11. Ms Faryl submits that the Judge should have accepted the expert's findings but that approach ignores the Judge's own role. As the arbiter of findings of facts she was entitled, if she provided reasons for doing so, to reject the expert's evidence. In his own evidence the appellant accepted that some of the scars on his body were inflicted by friends and the Judge concluded that there was nothing in the expert report that she believed ruled out the fact that the other scars, identified as the effects of torture, to have been carried out by the appellant's friends. Ms Faryl submitted that the expert ruled that out but the expert merely states at paragraph [50] of the report that the scars could not be caused by accident or chance. He concluded they were deliberately inflicted on the appellant and they were not everyday injuries.
12. The Judge noted that the appellant had similar injuries committed by his friends as part of a forfeit game and I am satisfied that that particular finding was open to the Judge. She had made adverse findings about his claim and concluded that these injuries were not caused as part of torture but were part of a forfeit game. This was not the Judge placing herself in the position of a scarring expert but simply her examining the evidence and making findings. The fact is the appellant opened the door to such a finding when he explained similar scars were caused during a game. Whilst he denied these were part of a game the Judge was entitled to reject that account and having done so it was open to her to make the findings she did on the scars.
13. In paragraphs [31] to [34] she considered his claim of being abducted and thereafter made findings open to her on those issues. Many of those findings remain unchallenged.
14. Ms Faryl other primary submission related to the Judge's approach to the risk facing Black Libyans.
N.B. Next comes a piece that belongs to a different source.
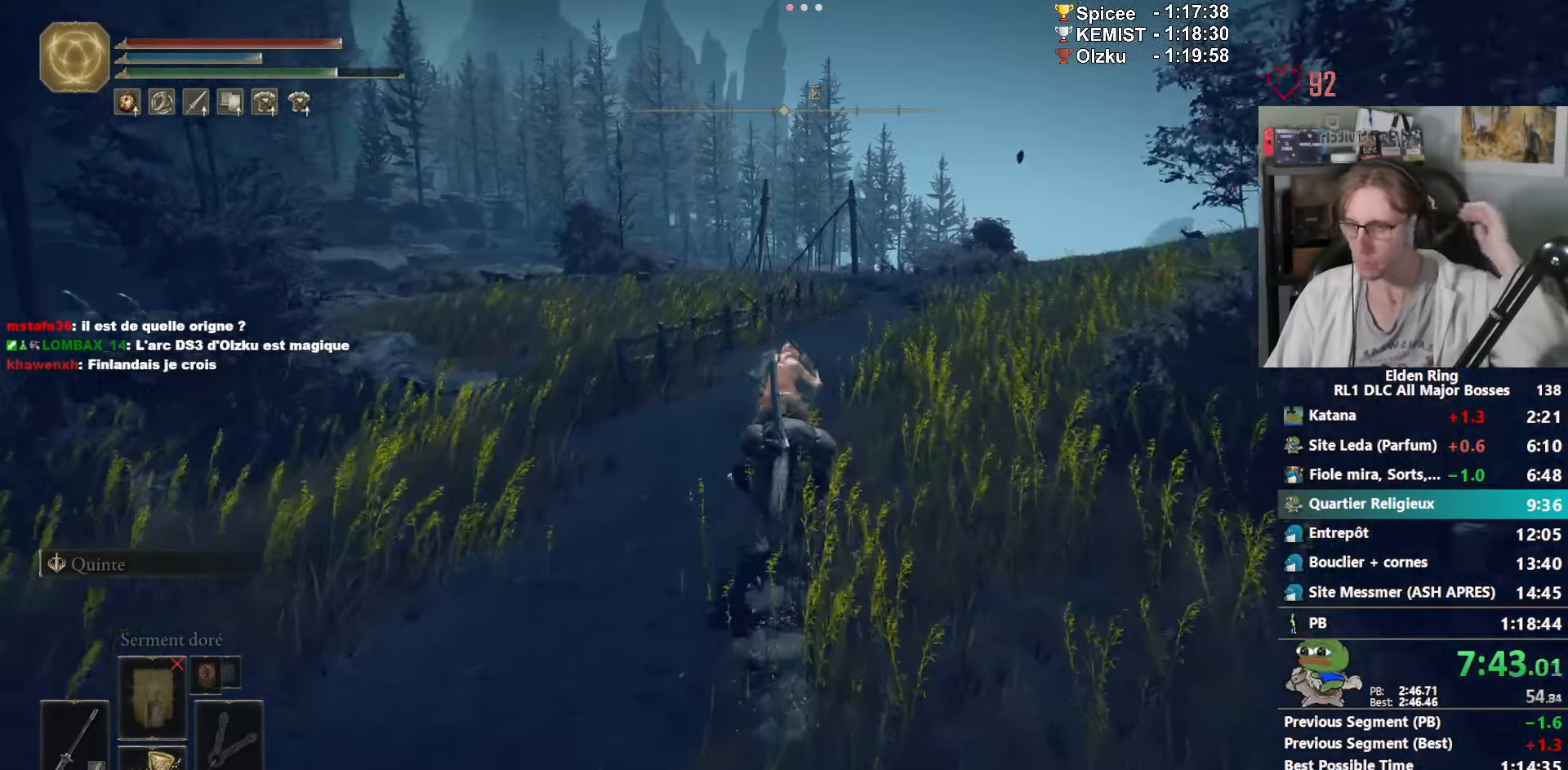
{"keys": ["z"], "mouse": [], "events": []}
The Judge quoted from AT and others (article 15c; risk categories)U Libya [2014] UKUT 318. The Judge referred to FA (Libya; article 15c) Libya CG [2016] 00413 (IAC) and remarked at paragraph [37] of her decision that she had considered the evidence in the appellant's bundle but she then went onto find that merely being present did not engage article 15c. She concluded there was no evidence that an article 15c situation existed in Ajdabiya that would engage article 15c.
15. Ms Faryl submits the Judge failed to consider the evidence contained in the appellant's bundle but the Judge noted what the Tribunal said in AT about black Libyans and the discrimination was something recognised in articles contained in the appellant's bundle. Whilst AT is no longer country guidance the latest country guidance report and other material does not say the position for the Tebu or Black Libyans has deteriorated to engage either the Refugee Convention or article 15c.
16. The Tribunal reminds us in FA that each case is fact sensitive and I am satisfied the Judge properly considered the issues raised by Ms Faryl both before me and before the First-tier Tribunal.
17. In those circumstances, there is no error in law.
DECISION
18. There was no error in law and the Judge's decision shall stand.

Signed Date May 3, 2017






Deputy Upper Tribunal Judge Alis




FEE AWARD
TO THE RESPONDENT

No fee award is made as the appeal was dismissed.